• 本文抜粋:
◇ ◇ ◇ ◇ ◇ ◇ ◇
図8において、シリンダの油圧室と連通する油路の先方に分岐室を設け、この分岐室の先方には圧力計を接続し、かつ、前記分岐室の一側には油路と連通する段付の油止め油路を設けてこの油路に逆止弁の鋼球を押圧するノブ付きのリリーススクリューを螺旋操作可能に配置して構成されている。(例えば特許文献2参照)。
なお、このチェックメータ120はピストンとヘッドの間に平坦部があって、その平坦部にチェックメータの噛圧センサ部を挟むことのできる工具にのみ使用できる。
【特許文献1】特許第3177828号掲載公報、段落[0007]、図1)
【特許文献2】実開昭61−97740号公報、図1)
【発明の開示】
【発明が解決しようとする課題】
【0014】
しかしながら、スリーブ等の被加工物の外周を4方向から中心に向かって同時かつ均等に押し潰すユニバーサルクランプを、工具として完全に使用可能な状態で、その噛合力を直接計測することのできるチェックメータはなかった。前記したようにチェックメータは対応する2方向の力は測定できるが、4方向の力を同時に測定することはできない。チェックメータの噛圧センサ部に2方向から集中すべき噛合力が、4方向では分散するので測定値が狂うからであり、正確な測定値を得るためには、一直線上の2方向のみから集中した噛合力を測定する必要がある。このため、従来からあるチェックメータを生かせるように4方向を2方向のみに変換できるような測定用治具を併用した場合、工具本体から圧縮へッド部を取り外して測定用治具と交換し、噛合力を測定した後に、再び元通りに付け替えるための手間を要するので、この手間を省きたいという課題があった。
◇ ◇ ◇ ◇ ◇ ◇ ◇
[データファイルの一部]
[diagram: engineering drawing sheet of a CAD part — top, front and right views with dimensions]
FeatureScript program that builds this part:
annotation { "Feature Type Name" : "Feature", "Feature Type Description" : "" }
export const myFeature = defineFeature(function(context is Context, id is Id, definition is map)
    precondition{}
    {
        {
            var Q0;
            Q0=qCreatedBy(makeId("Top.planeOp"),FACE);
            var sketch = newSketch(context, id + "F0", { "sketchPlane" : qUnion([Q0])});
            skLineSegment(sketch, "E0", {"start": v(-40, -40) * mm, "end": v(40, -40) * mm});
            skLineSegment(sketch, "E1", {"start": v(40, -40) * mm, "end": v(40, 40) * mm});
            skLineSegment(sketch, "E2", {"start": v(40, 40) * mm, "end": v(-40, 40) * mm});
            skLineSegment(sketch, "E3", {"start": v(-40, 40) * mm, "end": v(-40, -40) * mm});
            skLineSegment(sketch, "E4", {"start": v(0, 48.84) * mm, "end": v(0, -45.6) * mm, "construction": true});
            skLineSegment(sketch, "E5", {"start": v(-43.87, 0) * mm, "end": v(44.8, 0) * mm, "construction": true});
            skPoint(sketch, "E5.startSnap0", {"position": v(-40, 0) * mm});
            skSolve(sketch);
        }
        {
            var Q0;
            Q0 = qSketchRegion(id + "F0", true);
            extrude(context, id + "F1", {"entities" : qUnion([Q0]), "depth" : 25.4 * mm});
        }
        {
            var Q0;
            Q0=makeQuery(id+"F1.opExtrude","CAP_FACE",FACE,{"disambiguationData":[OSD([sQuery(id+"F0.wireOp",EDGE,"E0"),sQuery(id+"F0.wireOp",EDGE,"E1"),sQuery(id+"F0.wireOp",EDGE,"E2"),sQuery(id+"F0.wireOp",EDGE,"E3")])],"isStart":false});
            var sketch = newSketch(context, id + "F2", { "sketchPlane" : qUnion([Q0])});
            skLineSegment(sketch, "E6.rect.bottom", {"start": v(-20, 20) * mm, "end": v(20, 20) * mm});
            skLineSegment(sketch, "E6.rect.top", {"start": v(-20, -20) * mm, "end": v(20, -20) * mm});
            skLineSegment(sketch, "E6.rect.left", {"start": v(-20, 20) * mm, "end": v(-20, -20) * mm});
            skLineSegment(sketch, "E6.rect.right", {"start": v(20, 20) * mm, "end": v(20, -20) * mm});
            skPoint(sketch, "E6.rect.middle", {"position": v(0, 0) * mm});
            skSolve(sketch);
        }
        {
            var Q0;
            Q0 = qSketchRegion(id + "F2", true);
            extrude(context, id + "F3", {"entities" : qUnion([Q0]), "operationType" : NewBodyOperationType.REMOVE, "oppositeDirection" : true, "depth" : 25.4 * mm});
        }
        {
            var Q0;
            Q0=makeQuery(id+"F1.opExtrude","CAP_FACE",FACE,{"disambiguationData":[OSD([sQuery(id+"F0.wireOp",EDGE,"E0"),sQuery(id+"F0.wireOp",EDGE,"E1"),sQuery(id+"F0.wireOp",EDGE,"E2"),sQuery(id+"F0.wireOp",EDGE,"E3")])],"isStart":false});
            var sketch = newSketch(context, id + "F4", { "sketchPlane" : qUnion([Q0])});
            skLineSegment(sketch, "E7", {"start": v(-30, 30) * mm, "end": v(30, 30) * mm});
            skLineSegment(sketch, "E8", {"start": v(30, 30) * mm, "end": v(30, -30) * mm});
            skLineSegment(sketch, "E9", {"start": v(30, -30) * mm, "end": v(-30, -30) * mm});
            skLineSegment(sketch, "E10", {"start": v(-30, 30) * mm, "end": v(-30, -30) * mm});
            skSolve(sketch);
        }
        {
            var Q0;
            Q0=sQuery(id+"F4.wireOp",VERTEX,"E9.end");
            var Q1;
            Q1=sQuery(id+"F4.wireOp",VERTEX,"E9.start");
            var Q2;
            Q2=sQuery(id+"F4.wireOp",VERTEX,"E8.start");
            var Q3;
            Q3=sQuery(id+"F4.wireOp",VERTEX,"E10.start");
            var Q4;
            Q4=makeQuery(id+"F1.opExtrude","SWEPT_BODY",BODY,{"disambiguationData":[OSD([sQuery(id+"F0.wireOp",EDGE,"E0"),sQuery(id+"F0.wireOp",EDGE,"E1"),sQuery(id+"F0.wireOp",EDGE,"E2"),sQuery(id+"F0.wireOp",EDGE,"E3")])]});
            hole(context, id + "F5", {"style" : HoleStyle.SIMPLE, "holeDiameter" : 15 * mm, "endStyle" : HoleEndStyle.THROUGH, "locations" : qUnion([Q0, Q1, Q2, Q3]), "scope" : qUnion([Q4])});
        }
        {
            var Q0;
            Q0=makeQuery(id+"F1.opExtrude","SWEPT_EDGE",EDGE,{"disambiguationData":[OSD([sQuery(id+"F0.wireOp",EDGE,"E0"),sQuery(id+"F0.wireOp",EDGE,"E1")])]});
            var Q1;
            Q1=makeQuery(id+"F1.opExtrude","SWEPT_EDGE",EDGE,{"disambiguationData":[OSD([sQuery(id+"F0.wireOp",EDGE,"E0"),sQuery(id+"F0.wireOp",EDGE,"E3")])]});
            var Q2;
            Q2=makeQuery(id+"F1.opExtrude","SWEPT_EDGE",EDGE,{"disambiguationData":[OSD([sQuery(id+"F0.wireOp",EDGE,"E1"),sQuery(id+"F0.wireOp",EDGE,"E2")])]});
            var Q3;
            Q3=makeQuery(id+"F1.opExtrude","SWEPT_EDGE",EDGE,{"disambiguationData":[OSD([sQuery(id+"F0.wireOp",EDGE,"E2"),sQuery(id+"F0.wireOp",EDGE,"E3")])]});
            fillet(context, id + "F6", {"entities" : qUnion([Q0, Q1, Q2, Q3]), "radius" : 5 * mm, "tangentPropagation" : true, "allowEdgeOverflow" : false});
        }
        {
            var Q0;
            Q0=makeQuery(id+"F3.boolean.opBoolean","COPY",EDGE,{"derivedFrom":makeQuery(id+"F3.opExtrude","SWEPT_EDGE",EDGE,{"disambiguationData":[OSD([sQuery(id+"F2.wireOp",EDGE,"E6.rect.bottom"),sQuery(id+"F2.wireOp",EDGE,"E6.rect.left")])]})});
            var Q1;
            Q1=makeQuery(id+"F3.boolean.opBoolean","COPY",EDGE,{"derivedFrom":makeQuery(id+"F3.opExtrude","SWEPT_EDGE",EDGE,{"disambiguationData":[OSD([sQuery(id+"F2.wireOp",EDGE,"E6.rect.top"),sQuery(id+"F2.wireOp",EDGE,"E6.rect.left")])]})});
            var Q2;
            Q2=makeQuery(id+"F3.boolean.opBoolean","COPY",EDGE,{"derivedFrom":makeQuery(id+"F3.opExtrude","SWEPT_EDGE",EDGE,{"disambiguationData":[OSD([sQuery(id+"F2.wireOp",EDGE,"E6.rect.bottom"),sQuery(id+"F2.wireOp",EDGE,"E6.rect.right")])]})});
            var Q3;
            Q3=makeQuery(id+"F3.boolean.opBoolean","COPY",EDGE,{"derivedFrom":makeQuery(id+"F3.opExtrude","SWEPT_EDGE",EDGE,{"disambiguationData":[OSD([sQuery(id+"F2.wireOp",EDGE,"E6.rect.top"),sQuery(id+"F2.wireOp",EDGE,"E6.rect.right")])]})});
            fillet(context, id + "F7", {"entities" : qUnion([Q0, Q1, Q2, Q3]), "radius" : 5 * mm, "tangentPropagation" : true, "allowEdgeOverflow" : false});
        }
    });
◇ ◇ ◇ ◇ ◇ ◇ ◇
• 作業内容: チェックメータについての抜粋のうち、「なお、このチェックメータ12」を含む語句で始まり「省きたいという課題があった。」で終わる部分を、一字一句そのまま書き写してもらえますか。

• 本問の解答:
なお、このチェックメータ120はピストンとヘッドの間に平坦部があって、その平坦部にチェックメータの噛圧センサ部を挟むことのできる工具にのみ使用できる。
【特許文献1】特許第3177828号掲載公報、段落[0007]、図1)
【特許文献2】実開昭61−97740号公報、図1)
【発明の開示】
【発明が解決しようとする課題】
【0014】
しかしながら、スリーブ等の被加工物の外周を4方向から中心に向かって同時かつ均等に押し潰すユニバーサルクランプを、工具として完全に使用可能な状態で、その噛合力を直接計測することのできるチェックメータはなかった。前記したようにチェックメータは対応する2方向の力は測定できるが、4方向の力を同時に測定することはできない。チェックメータの噛圧センサ部に2方向から集中すべき噛合力が、4方向では分散するので測定値が狂うからであり、正確な測定値を得るためには、一直線上の2方向のみから集中した噛合力を測定する必要がある。このため、従来からあるチェックメータを生かせるように4方向を2方向のみに変換できるような測定用治具を併用した場合、工具本体から圧縮へッド部を取り外して測定用治具と交換し、噛合力を測定した後に、再び元通りに付け替えるための手間を要するので、この手間を省きたいという課題があった。